Arrigoni

A empresa chilena Arrigoni Metalúrgica entregou a sua parte da obra de renovação e ampliação do aeroporto de Santiago do Chile, que corresponde ao novo terminal internacional. Com os edifícios principais já em operação - incluindo os terminais T2C e T2E, e faltando apenas alguns ajustes menores no restante dos edifícios auxiliares contratados, o andamento do projeto já é superior a 99%.

Assim informou Mario André, gerente de engenharia da Arrigoni, que detalhou um pouco de como foi a execução desta obra. O principal desafio foi o de realizar a estrutura para o processador central (T2M), edifícios laterais (T2C, T2E, T2D e T2F), e seus respectivos conectores, além da ampliação do terminal nacional existente (T1A). Além disso, aos edifícios principais se somaram alguns outros, como o Centro de Transportes CTR, a ampliação da usina termoelétrica PTE e o centro de segurança.

Embora o terminal central T2M esteja estruturado em base a marcos rígidos de aço, “uma das particularidades de suas colunas é que se trata de quadrípedes, nas zonas internas do edifício, e de trípedes e bípedes nas colunas perimetrais”, diz o executivo. Segundo ele, “tais elementos estão compostos por 4, 3 ou 2 perfis tubulares independentes, respectivamente, que têm uma inclinação de 15 graus com relação à vertical, chegando a um ponto comum na base rotulada”.

Para os elementos do teto, se usaram vigas principais conformadas com perfis de duplo T de alma cheia, além de vigas para receber a cobertura. “Todos estes elementos foram detalhados e fabricados com a curvatura que o projeto requer para o teto”, afirma Mario André, detalhando que “no teto também se utilizaram vigas de duplo T, de alma cheia, e vigas de apoio que suportam estruturalmente a superfície curva do teto”.

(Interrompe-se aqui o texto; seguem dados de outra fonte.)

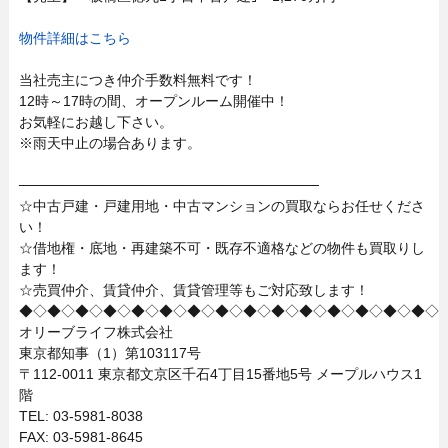
物件詳細はこちら
当社売主につき仲介手数料無料です！
12時～17時の間、オープンルーム開催中！
お気軽にお越し下さい。
※雨天中止の場合あります。
──────────────────────────────
☆中古戸建・戸建用地・中古マンションの買取ならお任せくださ
い！
☆借地権・底地・再建築不可・既存不適格などの物件も買取りし
ます！
☆売買仲介、賃貸仲介、賃貸管理等もご対応致します！
◆◇◆◇◆◇◆◇◆◇◆◇◆◇◆◇◆◇◆◇◆◇◆◇◆◇◆◇◆◇
オリーブライフ株式会社
東京都知事（1）第103117号
〒112-0011 東京都文京区千石4丁目15番地5号 メープルハウス1
階
TEL: 03-5981-8038
FAX: 03-5981-8645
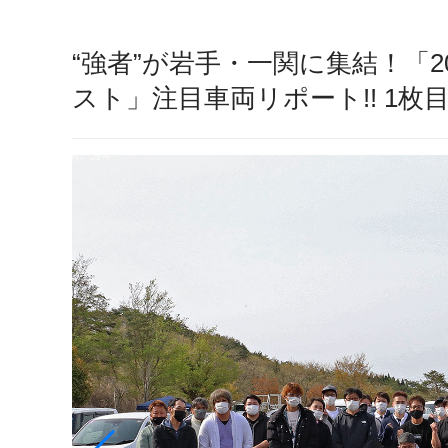
“強者”が岩手・一関に集結！「2
スト」注目車両リポート!! 1枚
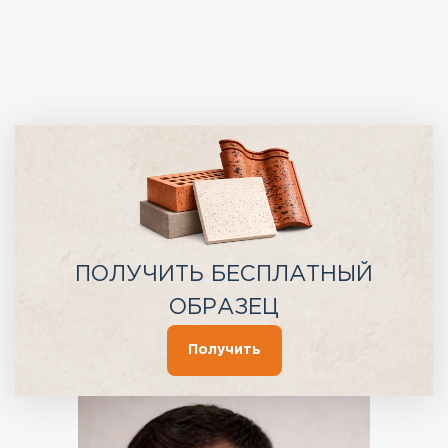
ПОЛУЧИТЬ БЕСПЛАТНЫЙ
ОБРАЗЕЦ
Получить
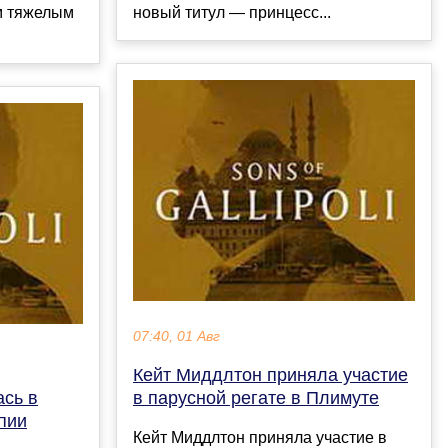
новый титул — принцесс...
ым тяжелым
07:40, 01 Авг
Кейт Миддлтон приняла участие
в парусной регате в Плимуте
ась в
пии
Кейт Миддлтон приняла участие в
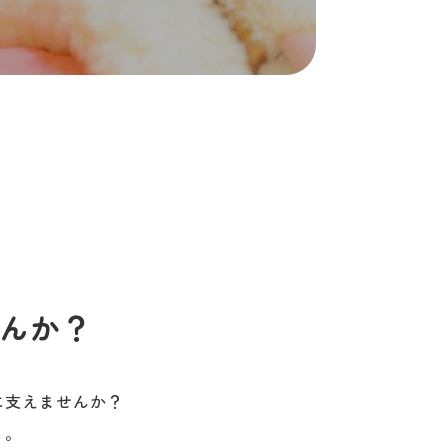
んか？
に支えませんか？
う。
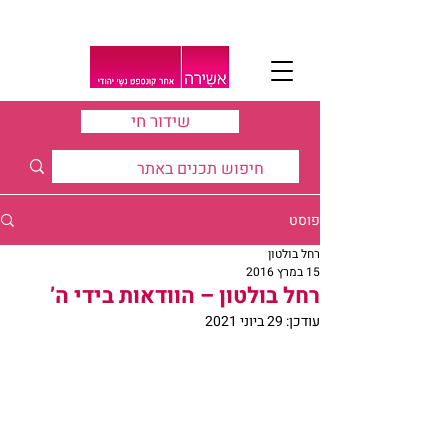
שידור חי
פוסט
רחל בולטון
15 במרץ 2016
רחל בולטון – הוודאות בידי ה’
עודכן:
29 ביוני 2021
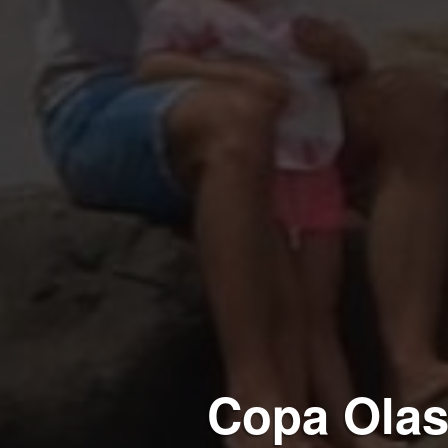
Copa Olas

O gerente de engenharia conta que os principais desafios na execução do projeto foram:

1 - Detalhamento: Pontos com geometrias irregulares que implicam maior dificuldade para representar um elemento que tem geometria tridimensional; que no traçado de estruturas curvas a geometria contemplasse pontos de controle que não obedecem a uma formulação analítica simples, em que se torna fundamental o uso de modelos colaborativos; e a coordenação interdisciplinar com atividades fora do alcance da Arrigoni Metalúrgica (obras civis, cobertura e fachada), que só foi possível graças à metodologia BIM com modelos colaborativos.

2 - Fabricação: Por ser uma estrutura com geometria irregular, isso levou a que as marcas das peças em geral fossem diferentes umas das outras, sendo elementos não repetitivos que tornam mais complexas todas as partes do processo, muitos dos quais tiveram que ser manuais devido às dimensões e curvatura dos elementos. Por isso, foi necessária uma coordenação perfeita entre fabricação, transporte e montagem das estruturas.

3 - Montagem: Como as colunas com base rotulada não são auto-suportantes, utilizaram-se estruturas auxiliares temporárias. Por limitação no alcance dos guindastes, o dimensionamento dos elementos foi feito baseado em seu peso como condição excludente. Pela área de armazenamento reduzida, as peças enviadas ao canteiro de obras deveriam ser montadas quase imediatamente, com aplicação no local de pintura - em sua maioria contra incêndio e com alta espessura e muito tempo de aplicação.

Por fim, o executivo da Arrigoni coloca ênfase na correta logística de transporte, já que o trabalho implicou em movimentar quase 20 mil toneladas de estrutura metálica. Isso só foi possível “graças à proximidade da nossa planta com o aeroporto, a boa conectividade e principalmente pelo trabalho coordenado entre as equipes que mantivemos constantemente, tanto na usina em Quilicura como nas instalações do projeto”.